What does this mean for any $a$ greater than $2$, and $x$, $y$ and $z$ are positive integers in the equation $a^x+a^y=a^z$. Is there any relation? Is it solvable?
Here's a less algebraic way to interpret your question: Look at things in base $a$. Then the equation $a^x+a^y=a^z$ looks like $1 \ldots 0 + 1 \ldots 0 = 1\ldots0$. (where the number of zeros is $x$, $y$, or $z$) This can only work if we're in base $2$ and the addition carries to produce a $1$ in the next digit.
Clearly we must have $x, y<z$. Suppose $x\not=y$; WLOG, suppose $x<y$. Then this can be rewritten as $$a^x(1+a^{y-x})=a^xa^{z-x},$$ with $z-x, y-x>0$. This gives $$1+ a^{y-x}=a^{z-x};$$ but the right hand side is divisible by $a$, while the left hand side is not.
So we must have $x=y$. But then this yields $$2a^x=a^z,$$ which in turn yields $$2=a^{z-x}$$ with $z-x>0$. So there are no nontrivial solutions.

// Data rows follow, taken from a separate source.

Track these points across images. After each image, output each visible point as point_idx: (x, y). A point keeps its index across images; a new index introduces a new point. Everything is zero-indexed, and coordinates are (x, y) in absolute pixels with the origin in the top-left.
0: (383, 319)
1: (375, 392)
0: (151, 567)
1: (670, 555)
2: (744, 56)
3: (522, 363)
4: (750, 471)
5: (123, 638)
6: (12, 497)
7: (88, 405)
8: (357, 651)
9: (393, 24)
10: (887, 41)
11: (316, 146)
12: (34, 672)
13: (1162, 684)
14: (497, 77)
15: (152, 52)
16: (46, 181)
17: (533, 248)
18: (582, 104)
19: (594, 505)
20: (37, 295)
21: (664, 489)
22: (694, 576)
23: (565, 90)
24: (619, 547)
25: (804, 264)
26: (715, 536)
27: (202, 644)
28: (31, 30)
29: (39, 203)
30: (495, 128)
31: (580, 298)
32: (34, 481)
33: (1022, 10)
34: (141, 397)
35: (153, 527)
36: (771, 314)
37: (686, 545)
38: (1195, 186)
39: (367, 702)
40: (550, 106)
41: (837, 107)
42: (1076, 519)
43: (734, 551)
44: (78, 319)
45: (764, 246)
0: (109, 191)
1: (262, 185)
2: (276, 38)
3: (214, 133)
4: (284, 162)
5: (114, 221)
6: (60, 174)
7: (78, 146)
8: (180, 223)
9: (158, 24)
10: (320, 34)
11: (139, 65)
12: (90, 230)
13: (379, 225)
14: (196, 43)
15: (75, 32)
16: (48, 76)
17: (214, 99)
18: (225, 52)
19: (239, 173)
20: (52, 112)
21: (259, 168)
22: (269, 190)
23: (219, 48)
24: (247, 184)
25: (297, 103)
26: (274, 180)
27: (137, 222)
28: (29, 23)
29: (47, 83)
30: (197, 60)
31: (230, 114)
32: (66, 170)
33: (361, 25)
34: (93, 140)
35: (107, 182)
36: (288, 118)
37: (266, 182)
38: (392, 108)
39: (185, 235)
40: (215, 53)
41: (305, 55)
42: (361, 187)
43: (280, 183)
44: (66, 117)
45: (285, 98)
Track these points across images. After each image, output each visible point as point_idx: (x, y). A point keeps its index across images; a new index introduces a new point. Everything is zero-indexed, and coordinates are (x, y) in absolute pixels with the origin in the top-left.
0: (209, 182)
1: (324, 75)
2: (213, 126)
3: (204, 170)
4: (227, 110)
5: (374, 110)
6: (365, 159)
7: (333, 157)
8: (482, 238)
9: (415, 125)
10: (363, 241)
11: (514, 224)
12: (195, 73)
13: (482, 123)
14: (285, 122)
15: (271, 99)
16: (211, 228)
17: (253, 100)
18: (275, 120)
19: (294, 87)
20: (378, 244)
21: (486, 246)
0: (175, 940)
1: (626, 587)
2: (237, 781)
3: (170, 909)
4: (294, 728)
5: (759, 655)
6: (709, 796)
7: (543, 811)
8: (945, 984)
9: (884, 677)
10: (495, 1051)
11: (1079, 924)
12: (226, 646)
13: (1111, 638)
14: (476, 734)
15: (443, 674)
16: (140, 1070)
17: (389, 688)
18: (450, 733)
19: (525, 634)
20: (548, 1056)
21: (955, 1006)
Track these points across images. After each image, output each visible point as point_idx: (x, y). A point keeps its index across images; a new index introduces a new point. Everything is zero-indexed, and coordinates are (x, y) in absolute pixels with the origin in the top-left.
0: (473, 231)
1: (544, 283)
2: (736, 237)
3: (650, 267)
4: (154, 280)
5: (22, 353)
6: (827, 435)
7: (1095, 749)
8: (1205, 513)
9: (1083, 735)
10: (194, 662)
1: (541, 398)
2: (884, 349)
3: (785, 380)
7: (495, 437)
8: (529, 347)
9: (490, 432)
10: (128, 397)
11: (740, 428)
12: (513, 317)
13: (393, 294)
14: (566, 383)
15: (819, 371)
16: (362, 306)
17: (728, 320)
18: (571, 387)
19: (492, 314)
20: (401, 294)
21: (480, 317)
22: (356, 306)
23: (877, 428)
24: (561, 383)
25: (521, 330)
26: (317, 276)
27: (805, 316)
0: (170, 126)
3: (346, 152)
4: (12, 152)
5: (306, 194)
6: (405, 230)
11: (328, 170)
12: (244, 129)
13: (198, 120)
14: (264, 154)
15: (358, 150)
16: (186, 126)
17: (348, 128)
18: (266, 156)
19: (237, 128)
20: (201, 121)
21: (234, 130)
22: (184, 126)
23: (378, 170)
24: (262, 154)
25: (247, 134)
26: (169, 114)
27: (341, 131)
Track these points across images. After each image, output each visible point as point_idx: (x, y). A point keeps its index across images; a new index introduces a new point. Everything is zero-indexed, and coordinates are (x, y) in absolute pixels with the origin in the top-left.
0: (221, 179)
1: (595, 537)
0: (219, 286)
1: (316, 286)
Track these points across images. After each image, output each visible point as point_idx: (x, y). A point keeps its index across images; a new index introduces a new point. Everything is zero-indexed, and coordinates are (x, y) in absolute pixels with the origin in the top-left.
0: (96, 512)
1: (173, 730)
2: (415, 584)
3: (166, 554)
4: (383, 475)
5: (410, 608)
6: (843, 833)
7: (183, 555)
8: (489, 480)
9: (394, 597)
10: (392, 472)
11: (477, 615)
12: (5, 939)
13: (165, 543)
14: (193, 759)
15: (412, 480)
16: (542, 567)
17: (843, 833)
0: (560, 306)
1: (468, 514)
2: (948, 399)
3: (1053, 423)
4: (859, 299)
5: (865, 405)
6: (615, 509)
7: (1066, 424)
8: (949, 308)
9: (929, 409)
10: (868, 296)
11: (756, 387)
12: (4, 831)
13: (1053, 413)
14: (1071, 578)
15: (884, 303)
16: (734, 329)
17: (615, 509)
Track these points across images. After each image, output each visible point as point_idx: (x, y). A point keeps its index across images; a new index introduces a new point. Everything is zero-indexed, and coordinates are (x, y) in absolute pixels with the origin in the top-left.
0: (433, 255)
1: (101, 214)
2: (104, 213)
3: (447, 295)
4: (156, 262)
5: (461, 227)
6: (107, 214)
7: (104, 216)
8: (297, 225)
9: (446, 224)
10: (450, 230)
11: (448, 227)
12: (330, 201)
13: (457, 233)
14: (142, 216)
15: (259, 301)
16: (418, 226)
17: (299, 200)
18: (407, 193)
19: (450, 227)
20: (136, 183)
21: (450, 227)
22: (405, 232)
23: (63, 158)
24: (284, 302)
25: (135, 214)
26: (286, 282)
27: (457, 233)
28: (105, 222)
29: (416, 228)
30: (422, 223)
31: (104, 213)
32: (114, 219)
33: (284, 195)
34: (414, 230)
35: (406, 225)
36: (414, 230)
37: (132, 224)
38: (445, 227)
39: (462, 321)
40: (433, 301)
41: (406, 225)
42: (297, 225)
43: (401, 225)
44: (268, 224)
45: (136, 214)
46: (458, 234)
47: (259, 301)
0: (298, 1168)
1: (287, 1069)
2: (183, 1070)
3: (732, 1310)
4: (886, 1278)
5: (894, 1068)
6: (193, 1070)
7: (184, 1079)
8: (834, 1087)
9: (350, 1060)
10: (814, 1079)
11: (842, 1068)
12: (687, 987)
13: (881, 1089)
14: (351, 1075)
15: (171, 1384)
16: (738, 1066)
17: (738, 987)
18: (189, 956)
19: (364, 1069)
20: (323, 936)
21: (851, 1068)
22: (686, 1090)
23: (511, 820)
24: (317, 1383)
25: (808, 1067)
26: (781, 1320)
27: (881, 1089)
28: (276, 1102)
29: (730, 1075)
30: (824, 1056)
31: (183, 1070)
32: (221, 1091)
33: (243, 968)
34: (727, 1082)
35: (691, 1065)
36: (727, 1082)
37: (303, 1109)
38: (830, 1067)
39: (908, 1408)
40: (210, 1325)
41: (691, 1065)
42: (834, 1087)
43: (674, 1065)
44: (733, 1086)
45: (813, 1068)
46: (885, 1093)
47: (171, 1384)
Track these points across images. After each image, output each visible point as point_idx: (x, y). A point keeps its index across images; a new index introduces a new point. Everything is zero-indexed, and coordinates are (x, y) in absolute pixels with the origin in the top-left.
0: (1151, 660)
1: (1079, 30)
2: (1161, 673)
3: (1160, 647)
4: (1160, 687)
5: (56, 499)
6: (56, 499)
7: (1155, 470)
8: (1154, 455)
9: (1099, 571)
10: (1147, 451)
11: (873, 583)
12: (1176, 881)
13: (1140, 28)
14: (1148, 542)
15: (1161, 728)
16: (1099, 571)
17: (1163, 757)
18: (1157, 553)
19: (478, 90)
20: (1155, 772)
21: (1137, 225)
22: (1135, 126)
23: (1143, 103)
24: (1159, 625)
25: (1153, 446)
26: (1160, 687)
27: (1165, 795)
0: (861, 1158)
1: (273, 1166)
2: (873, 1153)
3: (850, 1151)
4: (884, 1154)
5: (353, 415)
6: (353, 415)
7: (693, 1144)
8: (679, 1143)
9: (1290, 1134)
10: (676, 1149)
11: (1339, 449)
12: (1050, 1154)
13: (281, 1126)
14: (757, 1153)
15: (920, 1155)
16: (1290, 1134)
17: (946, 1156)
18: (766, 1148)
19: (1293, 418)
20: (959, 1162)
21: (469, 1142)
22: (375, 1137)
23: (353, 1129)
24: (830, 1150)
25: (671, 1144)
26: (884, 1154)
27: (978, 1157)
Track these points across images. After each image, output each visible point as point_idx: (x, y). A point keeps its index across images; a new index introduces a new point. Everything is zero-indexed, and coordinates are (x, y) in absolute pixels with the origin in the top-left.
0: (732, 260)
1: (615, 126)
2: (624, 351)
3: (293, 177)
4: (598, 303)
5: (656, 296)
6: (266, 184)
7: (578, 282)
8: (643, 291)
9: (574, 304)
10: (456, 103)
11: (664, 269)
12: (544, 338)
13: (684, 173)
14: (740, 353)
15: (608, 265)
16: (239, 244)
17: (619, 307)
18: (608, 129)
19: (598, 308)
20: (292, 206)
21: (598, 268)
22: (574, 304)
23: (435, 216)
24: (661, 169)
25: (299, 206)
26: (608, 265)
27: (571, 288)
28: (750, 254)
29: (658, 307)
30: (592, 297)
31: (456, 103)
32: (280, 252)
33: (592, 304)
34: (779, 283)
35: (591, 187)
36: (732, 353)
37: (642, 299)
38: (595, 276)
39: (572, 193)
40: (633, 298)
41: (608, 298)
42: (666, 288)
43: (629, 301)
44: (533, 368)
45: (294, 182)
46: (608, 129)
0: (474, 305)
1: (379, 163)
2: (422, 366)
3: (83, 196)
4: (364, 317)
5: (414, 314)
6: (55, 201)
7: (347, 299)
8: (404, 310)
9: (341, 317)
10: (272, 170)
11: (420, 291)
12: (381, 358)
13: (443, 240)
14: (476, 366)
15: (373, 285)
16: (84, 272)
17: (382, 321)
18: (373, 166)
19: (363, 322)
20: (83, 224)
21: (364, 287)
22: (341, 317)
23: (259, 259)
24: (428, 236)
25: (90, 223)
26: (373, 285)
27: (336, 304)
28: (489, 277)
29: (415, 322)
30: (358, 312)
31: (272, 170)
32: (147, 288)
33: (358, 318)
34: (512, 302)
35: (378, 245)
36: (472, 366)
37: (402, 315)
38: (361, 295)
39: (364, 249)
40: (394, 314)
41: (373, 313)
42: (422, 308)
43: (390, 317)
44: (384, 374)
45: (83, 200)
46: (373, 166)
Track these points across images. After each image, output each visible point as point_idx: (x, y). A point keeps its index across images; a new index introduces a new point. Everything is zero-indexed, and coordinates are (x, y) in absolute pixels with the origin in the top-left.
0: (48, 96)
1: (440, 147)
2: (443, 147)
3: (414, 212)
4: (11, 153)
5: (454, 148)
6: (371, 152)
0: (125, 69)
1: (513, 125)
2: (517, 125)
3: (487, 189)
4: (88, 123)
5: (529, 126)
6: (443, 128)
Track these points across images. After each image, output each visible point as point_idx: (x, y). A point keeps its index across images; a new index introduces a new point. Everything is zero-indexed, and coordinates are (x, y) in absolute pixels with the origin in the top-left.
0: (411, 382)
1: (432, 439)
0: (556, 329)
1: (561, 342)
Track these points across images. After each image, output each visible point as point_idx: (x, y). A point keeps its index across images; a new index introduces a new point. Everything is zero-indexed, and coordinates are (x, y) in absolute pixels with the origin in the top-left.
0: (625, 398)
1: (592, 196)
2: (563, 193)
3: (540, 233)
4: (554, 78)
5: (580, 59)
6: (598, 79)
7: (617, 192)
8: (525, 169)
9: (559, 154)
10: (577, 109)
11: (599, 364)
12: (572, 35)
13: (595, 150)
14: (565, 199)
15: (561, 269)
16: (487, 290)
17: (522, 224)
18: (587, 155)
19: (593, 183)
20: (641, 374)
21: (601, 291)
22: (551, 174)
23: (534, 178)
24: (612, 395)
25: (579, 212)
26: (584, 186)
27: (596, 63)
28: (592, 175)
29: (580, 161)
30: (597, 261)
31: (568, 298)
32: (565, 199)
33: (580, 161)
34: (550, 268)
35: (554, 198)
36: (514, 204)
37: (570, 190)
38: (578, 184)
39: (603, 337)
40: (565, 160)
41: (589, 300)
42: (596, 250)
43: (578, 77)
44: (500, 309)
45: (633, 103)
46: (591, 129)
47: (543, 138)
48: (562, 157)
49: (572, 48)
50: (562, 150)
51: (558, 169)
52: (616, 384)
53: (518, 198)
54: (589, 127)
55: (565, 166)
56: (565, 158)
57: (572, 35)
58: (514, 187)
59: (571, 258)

The equation $a^x+a^y=a^z$ has no solutions in positive integers with $a\gt 2$. For suppose the relation holds. Without loss of generality we may assume $x\le y$. Then $$1+a^{y-x}=a^{z-x}.$$ This is only possible if $y=x$, $a=2$, and $z=x+1$.
Informally, but intuitively:
Let's say $a = 3$. Then, we're looking at the sequence $\{1, 3, 9, 27, 81\}$. The numbers are clearly too far apart for adding two of them to reach the next one.
This leads us to a slightly more formal proof:
Let's say that $x \leq y$. Then, $$a^x + a^y \leq a^y + a^y = 2a^y < a(a^y) = a^{y+1}$$ So $z$ must be between $y$ and $y + 1$, so there's no possible solution.
We can also note that $$\sum_{k=1}^{k=z-1}{a^k} = {a^z-1\over a-1} < a^z$$
Meaning, even if we added all the exponents of $a$ less than $z$, we still wouldn't reach $a^z$.
It is clear that $1+a^{y-x}=a^{z-x}$ where $a=1$,$x=y=z$ is an obvious solution. On the other hand the minimun difference of powers of integers is of the forme $2k+1$ which corresponds to squares.So, (making abstraction of the previous division by zero!) this would gives $a=0$.